With the mixer running on low, add the remaining flour 1/2 cup at a time until the dough begins to pull away from the sides. It will be slightly sticky, but not so much as it sticks to your fingers and leaves dough behind. Knead on low for 2-3 minutes until it all comes together in a smooth, very soft dough.
Transfer the dough to a large, greased bowl and cover with plastic wrap. Let rise in a warm spot until doubled, about 1.5-2 hours.
While the dough rises, prepare the filling by combining the softened butter with both sugars and cinnamon together in a small bowl. Prepare a 9x13 pan by spraying with pan spray and setting aside.

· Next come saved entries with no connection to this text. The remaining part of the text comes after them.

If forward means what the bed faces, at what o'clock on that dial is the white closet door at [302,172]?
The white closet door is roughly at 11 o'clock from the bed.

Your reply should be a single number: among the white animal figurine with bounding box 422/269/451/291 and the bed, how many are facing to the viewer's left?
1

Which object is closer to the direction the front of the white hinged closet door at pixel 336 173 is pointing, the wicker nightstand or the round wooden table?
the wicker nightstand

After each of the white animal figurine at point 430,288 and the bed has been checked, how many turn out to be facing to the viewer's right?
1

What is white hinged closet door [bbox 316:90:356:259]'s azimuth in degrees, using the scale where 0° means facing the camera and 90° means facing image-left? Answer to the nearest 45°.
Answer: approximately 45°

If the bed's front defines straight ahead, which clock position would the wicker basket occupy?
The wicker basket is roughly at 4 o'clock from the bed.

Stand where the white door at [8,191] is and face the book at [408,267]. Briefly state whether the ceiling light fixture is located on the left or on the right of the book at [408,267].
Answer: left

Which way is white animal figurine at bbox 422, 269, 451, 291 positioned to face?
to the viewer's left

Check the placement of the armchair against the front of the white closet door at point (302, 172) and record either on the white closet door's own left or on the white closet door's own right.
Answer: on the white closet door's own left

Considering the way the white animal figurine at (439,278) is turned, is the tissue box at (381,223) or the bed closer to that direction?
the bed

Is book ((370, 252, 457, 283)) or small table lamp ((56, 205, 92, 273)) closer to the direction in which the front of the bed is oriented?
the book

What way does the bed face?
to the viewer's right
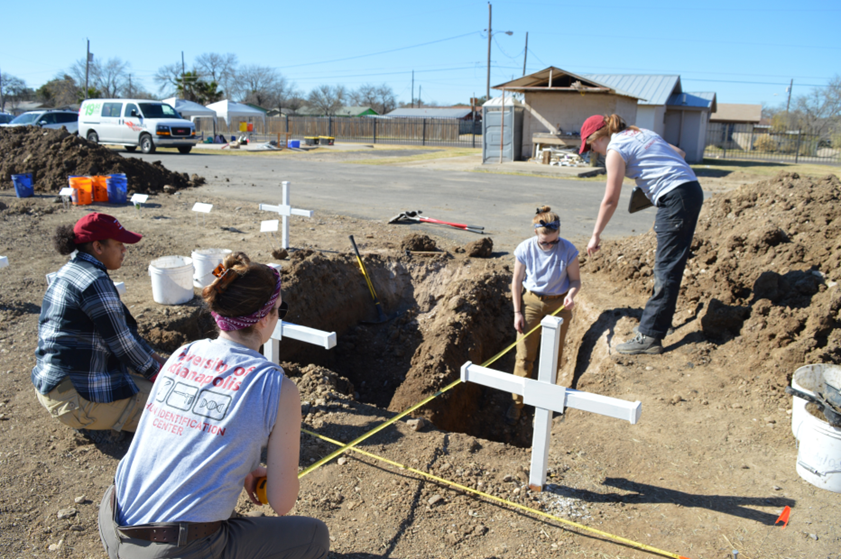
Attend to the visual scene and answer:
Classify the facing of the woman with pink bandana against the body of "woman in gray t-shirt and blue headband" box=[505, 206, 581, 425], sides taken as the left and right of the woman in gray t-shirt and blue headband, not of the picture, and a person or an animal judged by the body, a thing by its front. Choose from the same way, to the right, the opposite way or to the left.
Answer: the opposite way

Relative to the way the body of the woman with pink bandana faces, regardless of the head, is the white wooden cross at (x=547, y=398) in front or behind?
in front

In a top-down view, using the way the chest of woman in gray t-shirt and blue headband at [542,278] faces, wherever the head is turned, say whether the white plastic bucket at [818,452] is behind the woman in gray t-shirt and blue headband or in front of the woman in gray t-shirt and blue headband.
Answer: in front

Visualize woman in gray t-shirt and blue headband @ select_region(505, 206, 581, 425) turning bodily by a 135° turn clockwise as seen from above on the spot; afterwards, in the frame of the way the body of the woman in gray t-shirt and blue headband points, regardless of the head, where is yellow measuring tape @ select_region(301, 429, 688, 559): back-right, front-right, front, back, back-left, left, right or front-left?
back-left

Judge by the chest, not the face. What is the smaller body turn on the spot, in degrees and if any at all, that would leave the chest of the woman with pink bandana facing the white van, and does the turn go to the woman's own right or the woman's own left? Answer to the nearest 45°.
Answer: approximately 45° to the woman's own left

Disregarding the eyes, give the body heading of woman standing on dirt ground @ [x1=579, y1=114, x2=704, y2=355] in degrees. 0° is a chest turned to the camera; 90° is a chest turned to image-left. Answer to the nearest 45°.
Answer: approximately 90°

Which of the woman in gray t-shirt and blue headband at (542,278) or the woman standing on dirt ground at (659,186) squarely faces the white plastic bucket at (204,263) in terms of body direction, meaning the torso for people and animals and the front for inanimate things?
the woman standing on dirt ground

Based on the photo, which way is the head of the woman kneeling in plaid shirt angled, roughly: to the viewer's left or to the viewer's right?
to the viewer's right

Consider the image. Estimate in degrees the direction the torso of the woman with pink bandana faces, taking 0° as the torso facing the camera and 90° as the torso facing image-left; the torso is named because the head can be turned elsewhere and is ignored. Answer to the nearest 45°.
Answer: approximately 225°

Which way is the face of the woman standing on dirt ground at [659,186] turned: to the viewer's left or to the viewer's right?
to the viewer's left

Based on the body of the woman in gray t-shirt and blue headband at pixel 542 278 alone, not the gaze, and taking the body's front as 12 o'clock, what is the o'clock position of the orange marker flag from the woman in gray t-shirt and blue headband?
The orange marker flag is roughly at 11 o'clock from the woman in gray t-shirt and blue headband.

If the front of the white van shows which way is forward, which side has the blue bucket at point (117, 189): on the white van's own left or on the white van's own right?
on the white van's own right

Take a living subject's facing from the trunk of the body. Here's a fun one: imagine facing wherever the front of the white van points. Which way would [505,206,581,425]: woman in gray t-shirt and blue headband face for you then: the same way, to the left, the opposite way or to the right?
to the right

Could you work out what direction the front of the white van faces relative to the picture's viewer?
facing the viewer and to the right of the viewer

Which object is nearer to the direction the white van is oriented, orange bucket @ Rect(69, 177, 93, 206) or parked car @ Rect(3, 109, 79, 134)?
the orange bucket
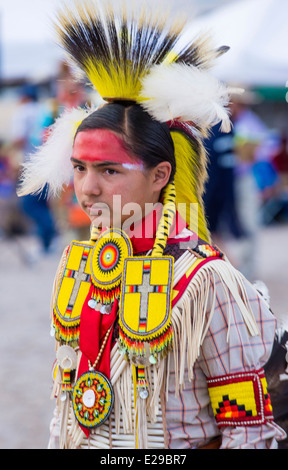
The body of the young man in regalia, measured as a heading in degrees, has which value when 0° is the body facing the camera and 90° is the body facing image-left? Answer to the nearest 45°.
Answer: approximately 45°

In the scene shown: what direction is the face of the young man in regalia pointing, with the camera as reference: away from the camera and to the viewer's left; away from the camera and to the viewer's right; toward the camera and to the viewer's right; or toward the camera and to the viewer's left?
toward the camera and to the viewer's left

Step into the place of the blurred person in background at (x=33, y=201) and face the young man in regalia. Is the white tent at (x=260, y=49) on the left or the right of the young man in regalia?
left

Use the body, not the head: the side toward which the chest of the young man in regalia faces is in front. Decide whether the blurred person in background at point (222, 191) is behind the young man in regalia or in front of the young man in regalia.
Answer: behind

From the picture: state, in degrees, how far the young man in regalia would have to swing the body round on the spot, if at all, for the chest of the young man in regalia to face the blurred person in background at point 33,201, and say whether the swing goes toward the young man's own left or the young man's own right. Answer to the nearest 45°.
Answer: approximately 135° to the young man's own right
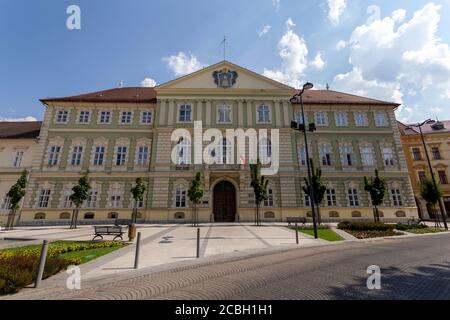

Once the dough has finished rising, turn it out onto a lightly greased surface. Gently roll into a 16x12-inch rectangle. Spread the cinnamon sugar butter across the dough, leaving about a ½-inch border along the top and bottom of the dough.
Roll the long side of the dough up into a tight roll and place with the seam side down. Slice into 12 even rolls. Place rolls in the prepared baking pan and cover with plastic wrap.
Let rise in a warm place for 1 hour, or until doubled in size. When the rolls are nearly doubled in size, preheat the oven to 350°.
Once the rolls are done rising, remove the plastic wrap and bake for 23-25 minutes, until they are a light golden-brown color.
Prepare the frosting by combining the cream cheese, milk, vanilla, and powdered sugar until smooth. Spread over the warm rolls. These rolls are best served warm.